“I Plinii sono uomini del Rinascimento ante litteram. Veri portatori di una modernità eterna"
(Corriere della Sera, 24 novembre 2020).
Gaius Plinius Secundus, a noi più noto come Plinio il Vecchio, è una figura cruciale del processo di sviluppo culturale europeo sia come primo “storico dell’Arte”, sia come grande testimone e narratore dell’Età Classica, così come la sua Naturalis Historia non solo è la più antica ‘enciclopedia’ giunta fino a noi, ma anche una delle più significative opere della Antichità. L’influsso che Plinio il Vecchio ha saputo esercitare in epoca medioevale e rinascimentale è tanto sostanziale quanto il suo studio è stato e continua ad essere indispensabile per numerose indagini archeologiche e storiografiche.
Nato a Novum Comum, l’odierna Como, tra il 23 e il 24 d.C. trascorse i primi anni della fanciullezza sulle sponde del Lario e svolse molto probabilmente gli studi superiori a Roma.
A partire dagli anni 46-47 d.C, partecipò alla campagna contro i Cauci in qualità di Praefectus cohortis agli ordini di Gneo Domizio Corbulone in Germania Inferiore. Dal 50 al 52 fu probabilmente in Germania Superiore in qualità di Tribunus militum al servizio dell’amico Pomponio Secondo, in quegli anni governatore della Provincia e impegnato nella campagna contro i Catti. Tra il 55 e il 58, Plinio tornò in Germania Inferiore in qualità di Praefectus alae ai comandi di Pompeius Paullinus e poi di Duvius Avitus, dove avrebbe prestato servizio al fianco del futuro imperatore Tito.
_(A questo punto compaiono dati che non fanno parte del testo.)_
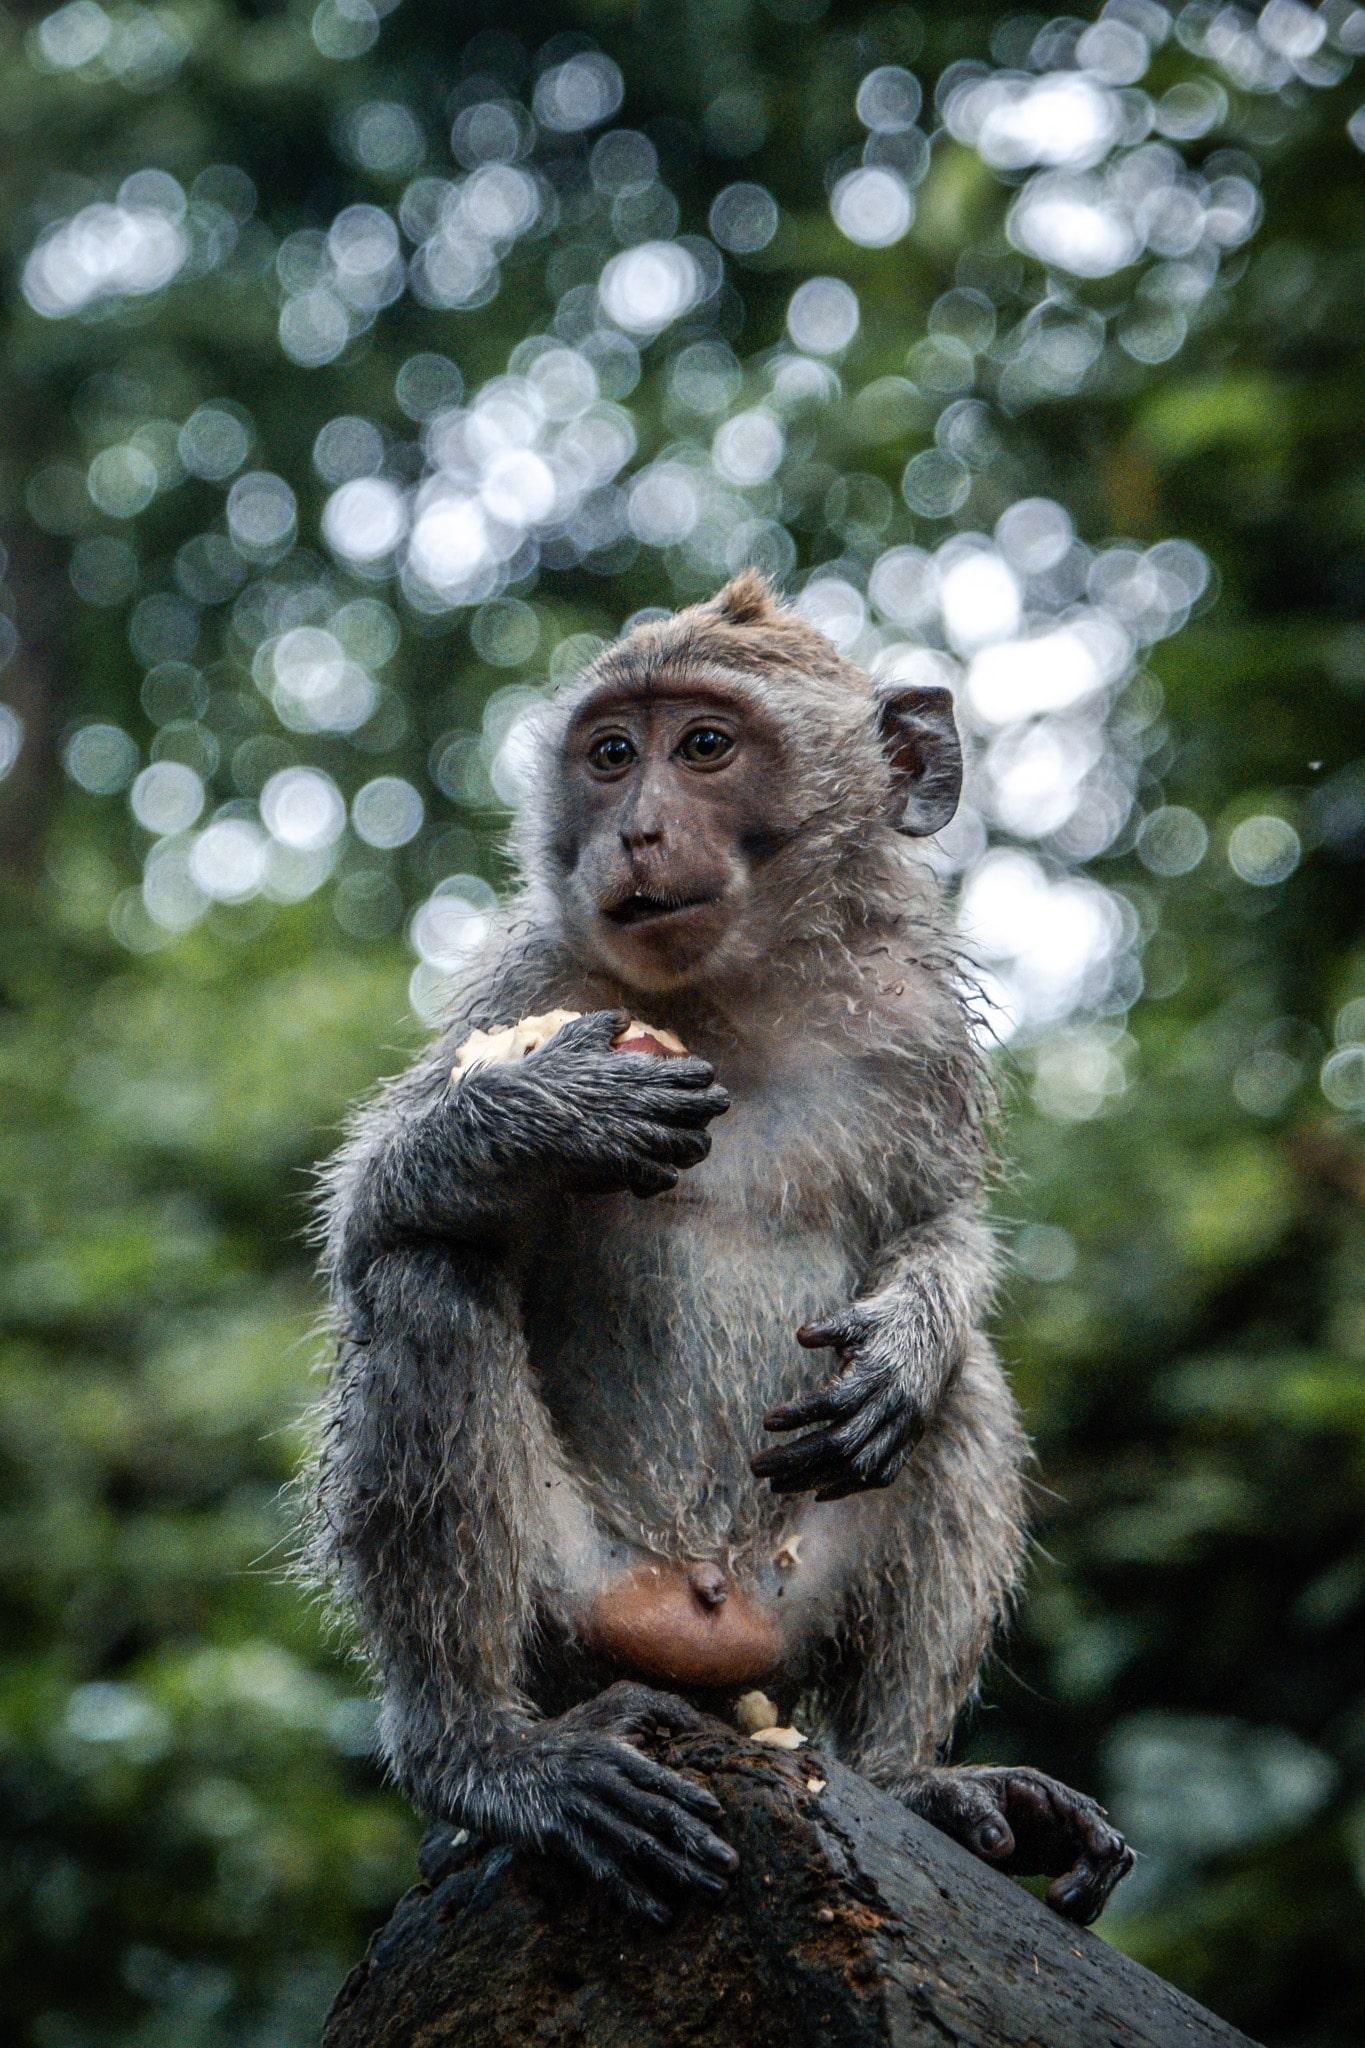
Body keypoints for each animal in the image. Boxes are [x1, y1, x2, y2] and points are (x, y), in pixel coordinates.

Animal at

Nel corso di questi anni, Plinio concluse il primo saggio della sua prolifica carriera, il De iaculatione equestri (“Come lanciare un giavellotto da cavallo”). Fra il 57 e il 58, scrisse in memoria dell’amico e comandante Pomponio Secondo De vita Pomponi Secundi e in questo periodo iniziò forse anche la stesura di Bellorum Germaniae in 20 libri, una summa di tutti i conflitti intercorsi dalle prime incursioni dei Cimbri e dei Teutoni, tra le principali fonti utilizzate da Tacito, mai stato in Germania, per la sua De origine et situ Germanorum. Terminato il servizio militare, scrisse “Studiosi libri tres”, un avviamento all’arte oratoria e, dopo l’avvento di Vespasiano, Plinio “fu occupato e assorbito vuoi dai più importanti incarichi, vuoi dai suoi rapporti con imperatori” (Plinio il Giovane). Nel corso di questi anni, proseguì la redazione della sua opera maggiore, la Naturalis Historia, presentata a Vespasiano e a Tito poco prima della sua morte nel corso della “prima grande operazione navale di protezione civile della storia” (Domenico Carro) che permise di contenere notevolmente il numero delle vittime della popolosa costa campana nel corso della spaventosa eruzione vesuviana del 79.
L’unico lavoro di Plinio il Vecchio sopravvissuto fino a noi è la Naturalis Historia, vero condensato del Sapere antico, pensato a beneficio dello sviluppo culturale ed economico della articolata società romana nel suo complesso. Dalle pagine della Naturalis Historia emerge un autore dalla personalità ricca e, come osserva Italo Calvino, “animata dall’ammirazione per tutto ciò che esiste e dal rispetto per l’infinita diversità dei fenomeni”, rivelando “uno scrittore che possiede quella che sarà la principale dote della grande prosa scientifica: rendere con nitida evidenza il ragionamento più complesso traendone un senso d’armonia e di bellezza”. Grazie alle sue descrizioni dei capolavori perduti dell’Antichità possiamo dare un nome, un volto e un autore a gran parte delle opere del passato. Attraverso Plinio, generazioni di letterati, scienziati e artisti hanno sognato, immaginato, conosciuto il loro mondo e costruito la nostra epoca: Petrarca, Boccaccio, Leonardo, Giovio, Winckelmann, Leopardi, Borges e Calvino sono solo alcuni dei suoi grandi studiosi e ammiratori, poiché Plinio fu “scienziato e umanista completo in un tempo in cui non esisteva ancora frattura tra Scienza e Lettere” (Luigi Alfonsi).